• **Exercise**
Look through the material below and count the lines with the string "APERTURE". Report only the count.
Data for the task Block Start
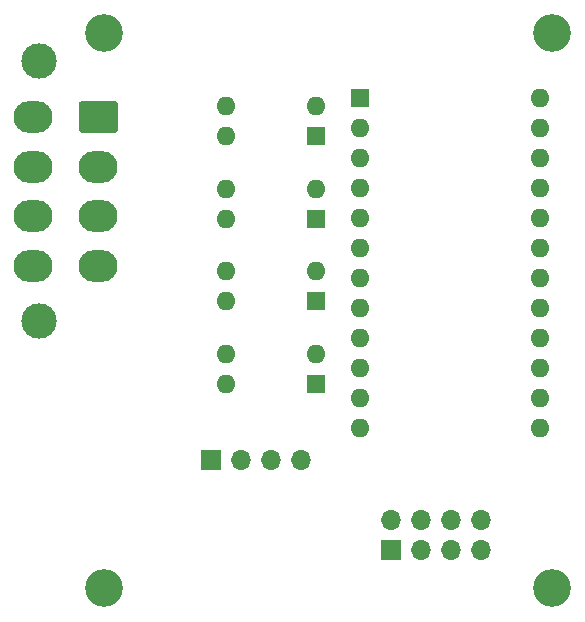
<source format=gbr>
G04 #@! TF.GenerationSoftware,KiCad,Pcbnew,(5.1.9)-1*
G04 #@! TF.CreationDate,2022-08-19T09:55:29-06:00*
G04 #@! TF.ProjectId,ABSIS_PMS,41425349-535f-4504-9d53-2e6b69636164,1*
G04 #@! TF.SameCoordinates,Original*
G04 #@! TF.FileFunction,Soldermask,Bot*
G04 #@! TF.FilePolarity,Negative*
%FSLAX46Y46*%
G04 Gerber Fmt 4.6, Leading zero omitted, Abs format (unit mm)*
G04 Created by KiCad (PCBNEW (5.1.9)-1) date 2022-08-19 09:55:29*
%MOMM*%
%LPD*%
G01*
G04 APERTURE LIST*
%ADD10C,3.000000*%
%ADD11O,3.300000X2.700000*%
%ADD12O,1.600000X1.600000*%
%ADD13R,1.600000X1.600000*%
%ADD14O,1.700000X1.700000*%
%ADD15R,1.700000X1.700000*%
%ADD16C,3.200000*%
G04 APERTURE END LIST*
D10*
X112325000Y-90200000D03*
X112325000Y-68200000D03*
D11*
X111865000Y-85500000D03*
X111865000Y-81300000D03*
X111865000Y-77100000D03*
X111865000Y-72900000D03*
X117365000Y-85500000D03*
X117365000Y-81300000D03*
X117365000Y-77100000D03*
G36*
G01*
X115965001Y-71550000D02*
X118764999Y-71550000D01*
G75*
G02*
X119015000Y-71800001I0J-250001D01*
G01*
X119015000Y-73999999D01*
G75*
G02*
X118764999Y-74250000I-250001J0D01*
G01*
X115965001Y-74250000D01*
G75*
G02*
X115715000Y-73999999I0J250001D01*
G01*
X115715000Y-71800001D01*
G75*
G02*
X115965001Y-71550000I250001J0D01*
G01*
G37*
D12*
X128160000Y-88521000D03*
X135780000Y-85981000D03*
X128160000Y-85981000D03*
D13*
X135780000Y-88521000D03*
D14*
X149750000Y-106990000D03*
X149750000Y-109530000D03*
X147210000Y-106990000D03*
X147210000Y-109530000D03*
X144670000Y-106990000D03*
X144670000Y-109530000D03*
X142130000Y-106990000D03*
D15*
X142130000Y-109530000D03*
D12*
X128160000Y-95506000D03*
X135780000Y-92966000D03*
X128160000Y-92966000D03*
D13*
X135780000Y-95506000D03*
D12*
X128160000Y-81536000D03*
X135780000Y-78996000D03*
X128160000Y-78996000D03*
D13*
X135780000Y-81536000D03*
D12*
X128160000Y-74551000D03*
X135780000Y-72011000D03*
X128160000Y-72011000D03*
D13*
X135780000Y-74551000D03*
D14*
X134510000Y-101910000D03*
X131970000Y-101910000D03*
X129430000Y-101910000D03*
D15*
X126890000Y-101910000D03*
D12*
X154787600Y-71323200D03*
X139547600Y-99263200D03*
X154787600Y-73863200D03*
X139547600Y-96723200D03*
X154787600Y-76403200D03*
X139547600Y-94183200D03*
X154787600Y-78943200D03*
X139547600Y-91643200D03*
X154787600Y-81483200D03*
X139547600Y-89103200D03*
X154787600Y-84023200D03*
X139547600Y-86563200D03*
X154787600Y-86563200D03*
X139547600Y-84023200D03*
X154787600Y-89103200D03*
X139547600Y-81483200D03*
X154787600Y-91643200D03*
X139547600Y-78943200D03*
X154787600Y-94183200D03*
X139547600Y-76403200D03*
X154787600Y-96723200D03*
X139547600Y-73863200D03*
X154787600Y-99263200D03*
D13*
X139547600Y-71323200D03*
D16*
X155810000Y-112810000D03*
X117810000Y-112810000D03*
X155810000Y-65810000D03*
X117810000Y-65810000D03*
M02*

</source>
Data for the task Block End
• **Written reply**
2